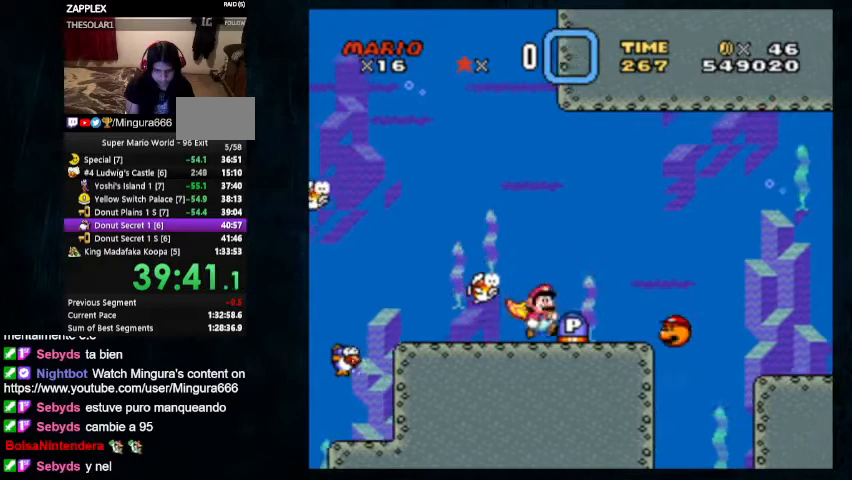
{"buttons": ["Y", "DPAD_RIGHT"], "events": []}
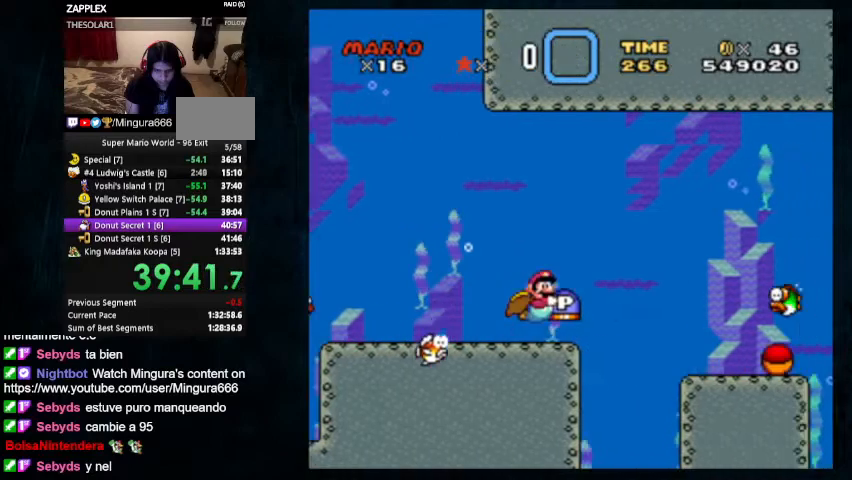
{"buttons": ["X", "Y", "DPAD_DOWN", "DPAD_RIGHT"], "events": [[367, "DPAD_DOWN", "down"], [467, "X", "down"]]}
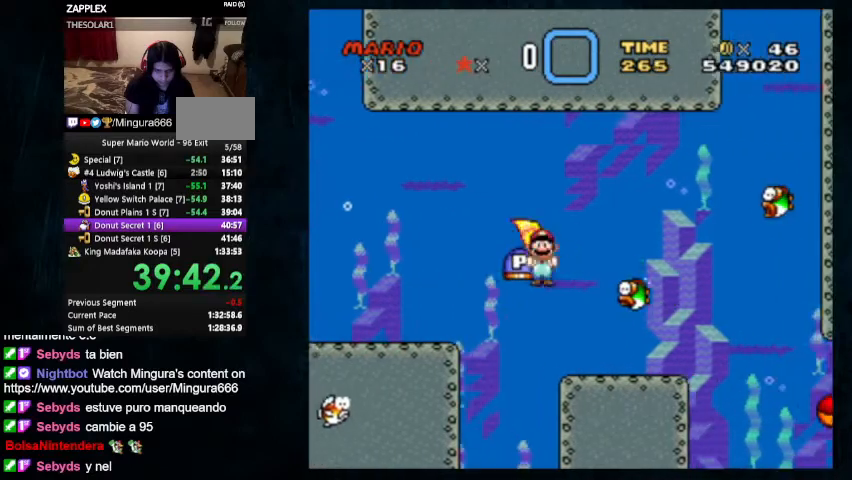
{"buttons": ["Y", "DPAD_DOWN", "DPAD_RIGHT"], "events": [[100, "X", "up"]]}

#####

Work order
Transcribe the listing above in full. Pictures are not part of the copy.

Task response
{"buttons": ["Y", "DPAD_RIGHT"], "events": []}
{"buttons": ["X", "Y", "DPAD_DOWN", "DPAD_RIGHT"], "events": [[367, "DPAD_DOWN", "down"], [467, "X", "down"]]}
{"buttons": ["Y", "DPAD_DOWN", "DPAD_RIGHT"], "events": [[100, "X", "up"]]}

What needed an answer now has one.